Return all of the data exactly, omitting any images.

==*==

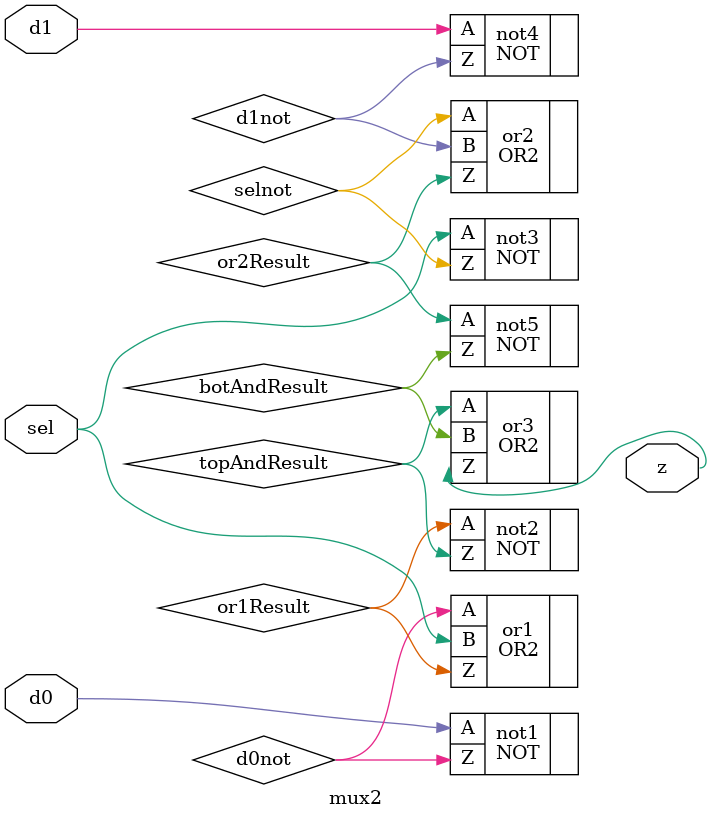
<source format=sv>
module mux2 (
    input logic d0,          // Data input 0
    input logic d1,          // Data input 1
    input logic sel,         // Select input
    output logic z           // Output
);

// Put your code here
// ------------------
logic d0not;
logic or1result;
logic topandresult;
logic d1not;
logic selnot;
logic or2Result;
logic botAndResult;
NOT #(.Tpdlh(10),.Tpdhl(5)) not1 (.A(d0),.Z(d0not));
OR2 #(.Tpdlh(8),.Tpdhl(1)) or1 (.A(d0not),.B(sel),.Z(or1Result));
NOT #(.Tpdlh(10),.Tpdhl(5)) not2 (.A(or1Result),.Z(topAndResult));
NOT #(.Tpdlh(10),.Tpdhl(5)) not3 (.A(sel),.Z(selnot));
NOT #(.Tpdlh(10),.Tpdhl(5)) not4 (.A(d1),.Z(d1not));
OR2 #(.Tpdlh(8),.Tpdhl(1)) or2 (.A(selnot),.B(d1not),.Z(or2Result));
NOT #(.Tpdlh(10),.Tpdhl(5)) not5 (.A(or2Result),.Z(botAndResult));
OR2 #(.Tpdlh(8),.Tpdhl(1)) or3 (.A(topAndResult),.B(botAndResult),.Z(z));

// End of your code

endmodule

</source>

==*==

**Exercise output:**
<source format=sv>
module mux2 (
    input logic d0,          // Data input 0
    input logic d1,          // Data input 1
    input logic sel,         // Select input
    output logic z           // Output
);

// Put your code here
// ------------------
logic d0not;
logic or1result;
logic topandresult;
logic d1not;
logic selnot;
logic or2Result;
logic botAndResult;
NOT #(.Tpdlh(10),.Tpdhl(5)) not1 (.A(d0),.Z(d0not));
OR2 #(.Tpdlh(8),.Tpdhl(1)) or1 (.A(d0not),.B(sel),.Z(or1Result));
NOT #(.Tpdlh(10),.Tpdhl(5)) not2 (.A(or1Result),.Z(topAndResult));
NOT #(.Tpdlh(10),.Tpdhl(5)) not3 (.A(sel),.Z(selnot));
NOT #(.Tpdlh(10),.Tpdhl(5)) not4 (.A(d1),.Z(d1not));
OR2 #(.Tpdlh(8),.Tpdhl(1)) or2 (.A(selnot),.B(d1not),.Z(or2Result));
NOT #(.Tpdlh(10),.Tpdhl(5)) not5 (.A(or2Result),.Z(botAndResult));
OR2 #(.Tpdlh(8),.Tpdhl(1)) or3 (.A(topAndResult),.B(botAndResult),.Z(z));

// End of your code

endmodule

</source>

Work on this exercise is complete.